A presidente erra — ou deixa de admitir um erro — quando fala sobre ineficácia da política de desonerações adotada em seu primeiro governo, atribuindo-a à crise internacional. Ela sabe muito bem que já não havia mais crise nenhuma e que estava tentando responder, com diagnóstico e remédio errados, a desequilíbrios internos. Não sei se tenta enganar os outros para tentar enganar a si mesma ou o contrário.

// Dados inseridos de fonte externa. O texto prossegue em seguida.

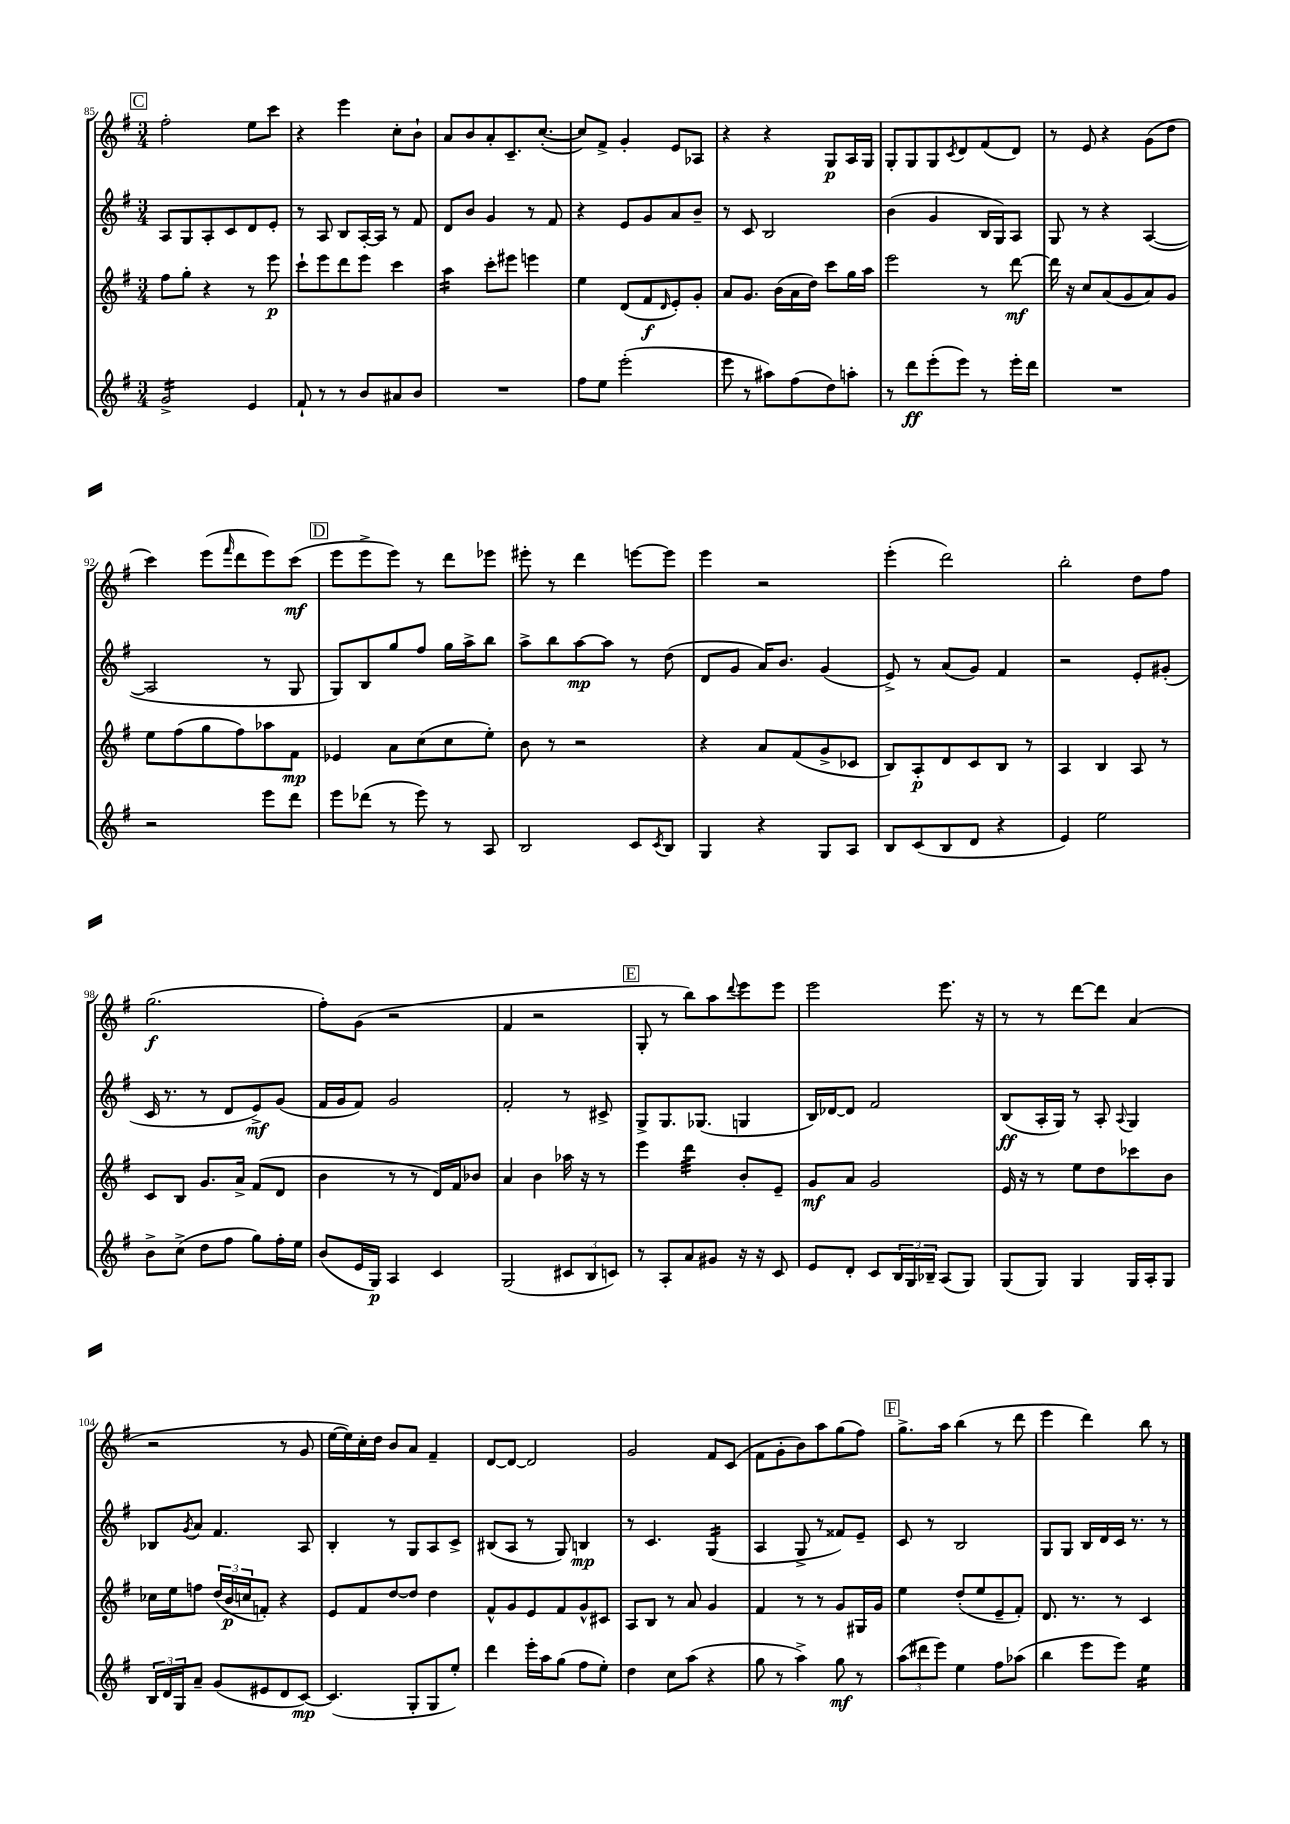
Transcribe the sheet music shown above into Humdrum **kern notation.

**kern	**kern	**kern	**kern
*staff4	*staff3	*staff2	*staff1
*clefG2	*clefG2	*clefG2	*clefG2
*k[f#]	*k[f#]	*k[f#]	*k[f#]
*M3/4	*M3/4	*M3/4	*M3/4
2g^	8ff#	8A	2ff#'
.	8gg'	8G	.
.	4r	8A'	.
.	.	8c	.
4e	8r	8d	8ee
.	8eee	8e'	8ccc
=	=	=	=
8f#`	8ccc`	8r	4r
8r	8eee	8A	.
8r	8ddd	8B	4eee
8b	8eee	[16A'	.
.	.	16A]	.
8a#	4ccc	8r	8cc'
8b	.	8f#	8b`
=	=	=	=
2.r	4aa	8d	8a
.	.	8b	8b
.	8ccc'	4g	8a'
.	8eee#	.	8.c~
.	4eee	8r	.
.	.	.	([8.cc'
.	.	8f#	.
=	=	=	=
8ff#	4ee	4r	8cc])
8ee	.	.	8f#^
(2eee'	(8d	8e	4g'
.	8f#	8g	.
.	16qqd	.	.
.	8e')	8a	8e
.	8g'	8b~	8A-
=	=	=	=
8eee	8a	8r	4r
8r	8.g	8c	.
8aa#)	.	2B	4r
.	(16b	.	.
(8ff#	16a	.	.
.	16dd)	.	.
8dd)	8ccc	.	8G
8aa'	16gg	.	16A
.	16aa	.	16G
=	=	=	=
8r	2eee	(4b	8G'
8ddd	.	.	8G
(8eee'	.	4g	8G
.	.	.	8qc
8eee)	.	.	8d
8r	8r	16B	(8f#
.	.	16G)	.
16eee'	[8ddd	8A	8d)
16ddd	.	.	.
=	=	=	=
2.r	16ddd]	8G	8r
.	16r	.	.
.	8cc	8r	8e
.	(8a	4r	4r
.	8g	.	.
.	8a)	([4A	(8g
.	8g	.	8dd
=	=	=	=
2r	8ee	2A]	4ccc)
.	(8ff#	.	.
.	8gg	.	(8eee
.	.	.	16qqfff#
.	8ff#)	.	8ddd
8eee	8aa-	8r	8eee)
8ddd	8f#	8G	(8ccc
=	=	=	=
8eee	4e-	8G)	8eee
(8ddd-	.	8B	8eee^
8r	8a	8gg	8eee)
8eee)	(8cc	8ff#	8r
8r	8cc	16gg	8ddd
.	.	16aa^	.
8A	8ee')	8bb	8eee-
=	=	=	=
2B	8b	8aa^	8eee#'
.	8r	8bb	8r
.	2r	[8aa	4ddd
.	.	8aa]	.
8c	.	8r	[8eee
8qc	.	.	.
8B	.	(8dd	8eee]
=	=	=	=
4G	4r	8d	4eee
.	.	8g	.
4r	8a	16a)	2r
.	.	8.b	.
.	(8f#	.	.
8G	8g^	(4g	.
8A	8c-	.	.
=	=	=	=
8B	8B)	8e^)	(4eee'
(8c	8A'	8r	.
8B	8d	(8a	2ddd)
8d	8c	8g)	.
4r	8B	4f#	.
.	8r	.	.
=	=	=	=
4e)	4A	2r	2bb'
2ee	4B	.	.
.	8A	8e'	8dd
.	8r	(8g#'	8ff#
=	=	=	=
8b^	8c	16c	(2.gg
.	.	8.r	.
(8cc^	8B	.	.
8dd	8.g	8r	.
8ff#	.	8d	.
.	16a^	.	.
8gg)	(8f#	8e^)	.
16ff#'	8d	(8g	.
16ee	.	.	.
=	=	=	=
(8b	4b	16f#	8ff#')
.	.	16g	.
16e	.	8f#)	(8g
16G)	.	.	.
4A	8r	2g	2r
.	8r	.	.
4c	16d)	.	.
.	16f#	.	.
.	8b-	.	.
=	=	=	=
(2G	4a	2f#'	4f#
.	4b	.	2r
12c#	16aa-	8r	.
.	16r	.	.
12B	.	.	.
.	8r	8c#^	.
12c)	.	.	.
=	=	=	=
8r	4eee	8G^	8G'
8A'	.	8.G	8r
8a	4ddd	.	8bb)
.	.	(8.G-	.
8g#	.	.	8aa
.	.	.	8qqddd
16r	8b'	4G	8eee
16r	.	.	.
8c	8e~	.	8eee
=	=	=	=
8e	8g	16B)	2eee
.	.	[16d-	.
8d'	8a	8d-]	.
8c	2g	2f#	.
24B	.	.	.
24G	.	.	.
24B-~	.	.	.
(8A	.	.	8.eee
8G)	.	.	.
.	.	.	16r
=	=	=	=
(8G	16e	(8B	8r
.	16r	.	.
8G)	8r	16A'	8r
.	.	16G)	.
4G	8ee	8r	[8ddd
.	8dd	8A'	8ddd]
.	.	8qqA	.
16G	8ccc-	4G	(4a
16A'	.	.	.
8G	8b	.	.
=	=	=	=
24B	16cc-	8B-	2r
24d	.	.	.
.	16ee	.	.
24G	.	.	.
.	.	8qg	.
8a~	8ff	8a	.
(8g	(24dd	4.f#	.
.	24b	.	.
.	24cc	.	.
8e#	8f')	.	.
8d	4r	.	8r
[8c)	.	8A	8g
=	=	=	=
(4.c]	8e	4B'	[16ee
.	.	.	16ee])
.	8f#	.	16cc'
.	.	.	16dd
.	[8dd	8r	8b
8G'	8dd]	8G	8a
8G	4dd	8A	4f#~
8ee')	.	8c^	.
=	=	=	=
4ddd	8f#^^	(8B#	[8d
.	8g	8A	8d_
16eee'	8e	8r	2d]
16aa	.	.	.
(8gg	8f#	8G)	.
8ff#	8g^^	4B	.
8ee')	8c#	.	.
=	=	=	=
4dd	8A	8r	2g
.	8B	4.c	.
8cc	8r	.	.
(8aa	8a	.	.
4r	4g	(4G	8f#
.	.	.	(8c
=	=	=	=
8gg	4f#	4A	8f#
8r	.	.	8g'
4aa^)	8r	8G^	8b)
.	8r	8r	8aa
8gg	8g	8f##)	(8gg
8r	16G#	8e~	8ff#)
.	16g	.	.
=	=	=	=
(12aa	4ee	8c	8.gg^
12ddd#	.	.	.
.	.	8r	.
12eee)	.	.	.
.	.	.	16aa
4ee	(8dd'	2B	(4bb
.	8ee	.	.
8ff#	8e~	.	8r
(8aa-	8f#')	.	8ddd
=	=	=	=
4bb	8.d	8G	4eee
.	.	8G	.
.	8.r	.	.
8eee	.	16B	4ddd)
.	.	16d	.
8eee)	8r	16c	.
.	.	8.r	.
4ee	4c	.	8bb
.	.	8r	8r
==	==	==	==
*-	*-	*-	*-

A presidente erra ao se referir à Lei das Estatais, afirmando que submeter as nomeações ao Senado seria tomar uma atribuição que é do Executivo. Ela sabe muito bem que a Constituição pode ser mudada e que não se trata de uma cláusula pétrea. Indicações para o Supremo e embaixadas — funções institucionalmente mais importantes — também são atribuições do Executivo, desde que ouvido o Senado.
A presidente erra ao dar a crise na Petrobras por encerrada. Ela sabe que isso não é verdade e que os marcos regulatórios do pré-sal, independentemente de toda roubalheira, comprometem o futuro da empresa. Ela sabe que, enquanto a estatal for usada para distribuir cargos, benesses e servir de fator de ajuste da política econômica, estará sob risco.
A ser verdade, a presidente acerta nos livros. Diz estar lendo “Sobrados e Mucambos”, de Gilberto Freyre, obra em dois volumes, e “História da Literatura Brasileira”, de Silvio Romero, em cinco. Suponho que está nos respectivos primeiros de ambas as obras. Há uma terceira leitura, a biografia de Alexander Hamilton, primeiro secretário do Tesouro dos EUA — não li e não posso falar a respeito.
Sobre as duas outras obras, aí, sim. Essas eu conheço bem. Freyre, apesar de alguns equívocos que lhe eram soprados pela época, construiu uma teoria a partir da fina observação da realidade, deixando-se, vamos dizer, educar pela realidade, sem preconceitos e visões apriorísticas, como é comum na sociologia. Silvio Romero, crítico e historiador da literatura, chegou a cometer alguns equívocos notáveis, e entre eles estava considerar Tobias Barreto, seu amigo, literariamente superior a Castro Alves, mas era um homem de cultura universal e inteligência organizada, coisa em falta no Brasil recente. De todo modo, alguns cuidados se fazem necessários: em muitos aspectos, Romero e Freyre são antípodas.
Romero, nascido em Sergipe, mas membro destacado da Escola do Recife, ainda se entrega aos devaneios muito próprios do cientificismo do fim do século 19. De todo modo, o primeiro volume de “História da Literatura Brasileira” se encerra com um bom e pequeno ensaio sobre a importância da crítica — em todas as áreas.
Suponho que a presidente tenha resgatado o Freyre e o Romero da boa biblioteca existente no Palácio da Alvorada. Não deixa de ser um alento. Faz tempo que aquele cômodo andava indevassado. E quem sabe Dilma, já que não o PT, aprenda a conviver com a crítica. Silvio Romero pode ajudar.